In expressing this opinion, the court notes the action of a board in rescinding any resolution and adopting even a similar new one, without notice, is a practice fraught with undemocratic peril. Public notice is at the cornerstone of the legislative process. However, in this instance, the statutory provisions have been met, and the purposes of fairness, disclosure and opportunity to be heard have been served. To overthrow the board action on the lack of a duplicate hearing opportunity would seem overly technical. In less compelling circumstances, more scrutiny would be given to the procedure adopted.

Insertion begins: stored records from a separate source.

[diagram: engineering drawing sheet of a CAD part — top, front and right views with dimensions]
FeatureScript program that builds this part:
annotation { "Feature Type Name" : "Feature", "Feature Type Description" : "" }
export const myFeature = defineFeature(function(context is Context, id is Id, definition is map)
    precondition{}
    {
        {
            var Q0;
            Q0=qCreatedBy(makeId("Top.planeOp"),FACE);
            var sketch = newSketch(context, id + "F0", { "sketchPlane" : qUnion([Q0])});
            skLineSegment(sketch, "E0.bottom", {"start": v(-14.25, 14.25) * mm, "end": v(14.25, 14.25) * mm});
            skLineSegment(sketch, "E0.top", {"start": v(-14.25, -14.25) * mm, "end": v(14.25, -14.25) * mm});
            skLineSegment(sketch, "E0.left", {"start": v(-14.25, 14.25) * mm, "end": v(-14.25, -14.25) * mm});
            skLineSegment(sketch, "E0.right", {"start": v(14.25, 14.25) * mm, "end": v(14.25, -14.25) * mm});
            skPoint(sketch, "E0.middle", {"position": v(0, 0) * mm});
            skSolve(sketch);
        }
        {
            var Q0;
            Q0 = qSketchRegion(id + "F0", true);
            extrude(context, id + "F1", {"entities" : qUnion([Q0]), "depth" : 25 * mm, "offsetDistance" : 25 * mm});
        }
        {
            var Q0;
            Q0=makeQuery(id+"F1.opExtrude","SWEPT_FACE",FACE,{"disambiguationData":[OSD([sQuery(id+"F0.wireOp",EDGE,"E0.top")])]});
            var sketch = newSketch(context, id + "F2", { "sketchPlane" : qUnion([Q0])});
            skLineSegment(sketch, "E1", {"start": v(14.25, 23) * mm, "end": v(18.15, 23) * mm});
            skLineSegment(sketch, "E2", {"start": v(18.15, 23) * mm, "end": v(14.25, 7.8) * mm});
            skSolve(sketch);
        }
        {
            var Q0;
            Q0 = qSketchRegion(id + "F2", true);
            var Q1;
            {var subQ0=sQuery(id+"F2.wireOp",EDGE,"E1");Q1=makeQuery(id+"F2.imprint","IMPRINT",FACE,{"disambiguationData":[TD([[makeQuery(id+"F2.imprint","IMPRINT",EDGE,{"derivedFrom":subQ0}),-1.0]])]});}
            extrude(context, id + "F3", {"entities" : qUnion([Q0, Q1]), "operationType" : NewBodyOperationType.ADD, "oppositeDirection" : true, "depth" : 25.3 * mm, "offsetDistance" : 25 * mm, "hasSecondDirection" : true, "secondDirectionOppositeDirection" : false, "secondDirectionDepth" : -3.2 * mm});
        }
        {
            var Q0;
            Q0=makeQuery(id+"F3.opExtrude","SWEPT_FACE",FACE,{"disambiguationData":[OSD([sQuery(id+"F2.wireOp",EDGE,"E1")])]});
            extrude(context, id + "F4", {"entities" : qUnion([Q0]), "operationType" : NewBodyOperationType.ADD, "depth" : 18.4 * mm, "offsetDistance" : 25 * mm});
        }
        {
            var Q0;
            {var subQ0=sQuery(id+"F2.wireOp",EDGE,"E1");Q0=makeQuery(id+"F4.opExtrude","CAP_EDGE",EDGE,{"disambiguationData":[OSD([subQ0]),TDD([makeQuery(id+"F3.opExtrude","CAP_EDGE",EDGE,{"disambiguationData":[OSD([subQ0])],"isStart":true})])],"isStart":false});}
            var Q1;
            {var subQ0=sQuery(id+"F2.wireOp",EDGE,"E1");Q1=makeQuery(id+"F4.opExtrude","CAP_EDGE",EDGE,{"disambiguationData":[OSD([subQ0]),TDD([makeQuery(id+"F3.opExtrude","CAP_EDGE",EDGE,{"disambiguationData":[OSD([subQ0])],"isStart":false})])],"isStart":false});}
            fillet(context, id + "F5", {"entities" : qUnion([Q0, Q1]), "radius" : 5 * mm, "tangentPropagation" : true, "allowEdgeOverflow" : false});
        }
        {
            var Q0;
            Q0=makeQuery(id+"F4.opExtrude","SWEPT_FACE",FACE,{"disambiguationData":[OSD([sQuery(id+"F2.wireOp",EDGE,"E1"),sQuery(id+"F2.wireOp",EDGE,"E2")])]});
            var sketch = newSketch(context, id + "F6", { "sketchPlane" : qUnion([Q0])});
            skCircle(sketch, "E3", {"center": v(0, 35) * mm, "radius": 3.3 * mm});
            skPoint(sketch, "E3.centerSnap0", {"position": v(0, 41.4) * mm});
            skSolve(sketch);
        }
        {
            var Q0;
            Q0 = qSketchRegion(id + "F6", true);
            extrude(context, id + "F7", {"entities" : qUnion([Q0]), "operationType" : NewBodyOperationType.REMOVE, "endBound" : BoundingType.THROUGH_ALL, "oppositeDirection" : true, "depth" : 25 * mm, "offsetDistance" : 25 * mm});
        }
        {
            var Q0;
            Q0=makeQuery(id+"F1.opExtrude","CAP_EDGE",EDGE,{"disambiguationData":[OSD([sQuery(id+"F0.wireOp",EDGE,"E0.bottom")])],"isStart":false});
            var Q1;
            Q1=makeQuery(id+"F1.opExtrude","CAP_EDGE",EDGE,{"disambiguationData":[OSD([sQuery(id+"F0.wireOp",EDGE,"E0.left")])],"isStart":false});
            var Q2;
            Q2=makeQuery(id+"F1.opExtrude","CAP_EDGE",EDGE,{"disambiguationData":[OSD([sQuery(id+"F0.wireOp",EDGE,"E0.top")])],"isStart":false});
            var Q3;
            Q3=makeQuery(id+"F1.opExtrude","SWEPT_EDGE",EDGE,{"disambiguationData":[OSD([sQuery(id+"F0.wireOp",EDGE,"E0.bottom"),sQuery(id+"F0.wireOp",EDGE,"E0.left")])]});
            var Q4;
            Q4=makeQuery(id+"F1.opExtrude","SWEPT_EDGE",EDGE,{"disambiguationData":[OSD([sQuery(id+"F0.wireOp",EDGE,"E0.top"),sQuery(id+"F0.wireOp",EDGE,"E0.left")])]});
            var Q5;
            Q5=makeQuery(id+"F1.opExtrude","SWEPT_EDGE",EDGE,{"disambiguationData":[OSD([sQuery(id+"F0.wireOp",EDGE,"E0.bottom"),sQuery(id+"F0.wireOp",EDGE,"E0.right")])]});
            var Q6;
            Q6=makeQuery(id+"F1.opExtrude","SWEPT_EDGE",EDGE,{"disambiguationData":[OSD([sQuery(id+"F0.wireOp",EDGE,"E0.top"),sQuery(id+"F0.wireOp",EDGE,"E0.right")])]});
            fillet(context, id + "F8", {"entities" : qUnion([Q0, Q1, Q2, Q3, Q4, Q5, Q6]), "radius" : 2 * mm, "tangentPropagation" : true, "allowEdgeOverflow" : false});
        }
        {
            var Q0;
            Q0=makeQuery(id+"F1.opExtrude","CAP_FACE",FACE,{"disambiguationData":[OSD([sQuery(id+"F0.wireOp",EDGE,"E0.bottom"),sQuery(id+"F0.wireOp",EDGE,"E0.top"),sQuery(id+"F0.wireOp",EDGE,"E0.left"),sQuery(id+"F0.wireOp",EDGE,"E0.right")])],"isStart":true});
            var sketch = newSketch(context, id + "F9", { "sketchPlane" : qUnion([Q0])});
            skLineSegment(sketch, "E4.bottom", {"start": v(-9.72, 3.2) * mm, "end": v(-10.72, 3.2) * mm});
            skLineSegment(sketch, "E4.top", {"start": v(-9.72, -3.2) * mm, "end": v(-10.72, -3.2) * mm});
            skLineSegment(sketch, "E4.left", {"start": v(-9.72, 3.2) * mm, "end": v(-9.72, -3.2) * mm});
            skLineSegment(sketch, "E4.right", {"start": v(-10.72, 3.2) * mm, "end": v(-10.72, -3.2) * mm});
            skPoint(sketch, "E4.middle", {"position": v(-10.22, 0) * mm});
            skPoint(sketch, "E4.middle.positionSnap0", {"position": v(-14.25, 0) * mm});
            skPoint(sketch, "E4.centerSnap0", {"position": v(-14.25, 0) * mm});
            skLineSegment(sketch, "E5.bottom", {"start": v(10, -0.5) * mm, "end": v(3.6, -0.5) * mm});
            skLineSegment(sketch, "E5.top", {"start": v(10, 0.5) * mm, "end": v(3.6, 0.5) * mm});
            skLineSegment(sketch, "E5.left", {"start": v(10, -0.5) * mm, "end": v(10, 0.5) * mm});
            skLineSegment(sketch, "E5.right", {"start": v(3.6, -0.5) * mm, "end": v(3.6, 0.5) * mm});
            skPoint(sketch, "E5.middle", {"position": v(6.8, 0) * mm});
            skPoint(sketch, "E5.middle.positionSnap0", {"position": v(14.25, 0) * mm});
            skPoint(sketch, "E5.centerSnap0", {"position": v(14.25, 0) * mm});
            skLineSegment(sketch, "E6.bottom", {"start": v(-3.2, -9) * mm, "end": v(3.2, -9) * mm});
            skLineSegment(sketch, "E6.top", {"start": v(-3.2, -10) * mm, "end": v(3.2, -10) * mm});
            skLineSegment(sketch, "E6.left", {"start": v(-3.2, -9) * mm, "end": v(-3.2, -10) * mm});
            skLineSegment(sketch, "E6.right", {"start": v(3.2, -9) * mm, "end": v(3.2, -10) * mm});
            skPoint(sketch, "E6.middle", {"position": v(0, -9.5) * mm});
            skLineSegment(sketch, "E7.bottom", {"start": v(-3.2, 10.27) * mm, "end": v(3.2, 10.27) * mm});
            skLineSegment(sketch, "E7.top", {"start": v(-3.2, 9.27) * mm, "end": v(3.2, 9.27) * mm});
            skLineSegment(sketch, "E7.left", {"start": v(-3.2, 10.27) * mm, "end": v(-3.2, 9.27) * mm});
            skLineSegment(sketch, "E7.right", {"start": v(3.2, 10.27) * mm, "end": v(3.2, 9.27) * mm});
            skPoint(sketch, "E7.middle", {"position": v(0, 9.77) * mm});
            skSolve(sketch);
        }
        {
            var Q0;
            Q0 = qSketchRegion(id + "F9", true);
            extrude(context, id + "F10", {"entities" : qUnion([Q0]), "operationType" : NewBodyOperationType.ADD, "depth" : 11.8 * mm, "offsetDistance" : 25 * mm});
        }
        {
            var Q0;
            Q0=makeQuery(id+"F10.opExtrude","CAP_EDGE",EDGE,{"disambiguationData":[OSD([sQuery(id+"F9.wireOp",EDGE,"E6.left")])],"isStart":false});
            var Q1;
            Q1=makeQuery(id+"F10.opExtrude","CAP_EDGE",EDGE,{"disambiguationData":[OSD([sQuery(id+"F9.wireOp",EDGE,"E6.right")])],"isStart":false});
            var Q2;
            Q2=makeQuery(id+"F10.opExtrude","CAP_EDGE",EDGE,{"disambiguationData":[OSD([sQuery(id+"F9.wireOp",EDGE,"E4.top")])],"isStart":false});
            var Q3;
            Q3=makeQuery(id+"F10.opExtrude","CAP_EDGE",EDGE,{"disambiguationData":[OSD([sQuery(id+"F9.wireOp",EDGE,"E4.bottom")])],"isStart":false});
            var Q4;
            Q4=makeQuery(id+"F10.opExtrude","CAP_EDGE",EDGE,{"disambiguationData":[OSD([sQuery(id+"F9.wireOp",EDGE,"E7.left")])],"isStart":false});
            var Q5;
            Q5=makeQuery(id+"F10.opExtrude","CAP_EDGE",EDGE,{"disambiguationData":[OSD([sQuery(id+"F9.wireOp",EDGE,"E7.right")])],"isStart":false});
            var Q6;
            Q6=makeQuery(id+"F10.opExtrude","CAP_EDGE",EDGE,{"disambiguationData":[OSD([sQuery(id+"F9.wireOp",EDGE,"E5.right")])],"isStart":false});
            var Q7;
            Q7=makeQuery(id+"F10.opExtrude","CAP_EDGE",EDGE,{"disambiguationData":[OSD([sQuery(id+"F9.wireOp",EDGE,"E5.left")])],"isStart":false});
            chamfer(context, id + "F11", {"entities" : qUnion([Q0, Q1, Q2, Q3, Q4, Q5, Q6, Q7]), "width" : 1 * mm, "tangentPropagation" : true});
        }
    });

Plaintiffs ’ final contention is that the zoning change was' not made in accordance with the comprehensive plan of the Building Zone Ordinance of the Town of Hempstead. The comprehensive plan of a municipality is not always easily recognizable. Whether a rezoning is in accordance with the comprehensive plan is a factual question, not properly disposed of on a motion for summary judgment (CPLR 3212, subd. [b]; cf. Udell v. Haas, 21 N Y 2d 463).

Pursuant to CPLR 3212 (subds. [e], [g]) this court finds that Besolution 1012-68 of the Hempstead Town Board, acting on the rezoning application, required and received a majority vote of the Town Board upon adequate notice and hearing. This court further finds that a factual question exists as to whether the rezoning in question was in accordance with a comprehensive plan. Accordingly, partial summary judgment is awarded to the defendant Control Corporation to the extent that no issue remains as to the number of votes required on the Town Board and the requirement of further notice of hearing. However, since a triable issue of fact remains as to whether the rezoning action was done in compliance with a comprehensive plan, summary judgment is denied to the defendant Control Corporation as to this part. The plaintiffs’ cross motion is denied, except to the extent encompassed within these findings.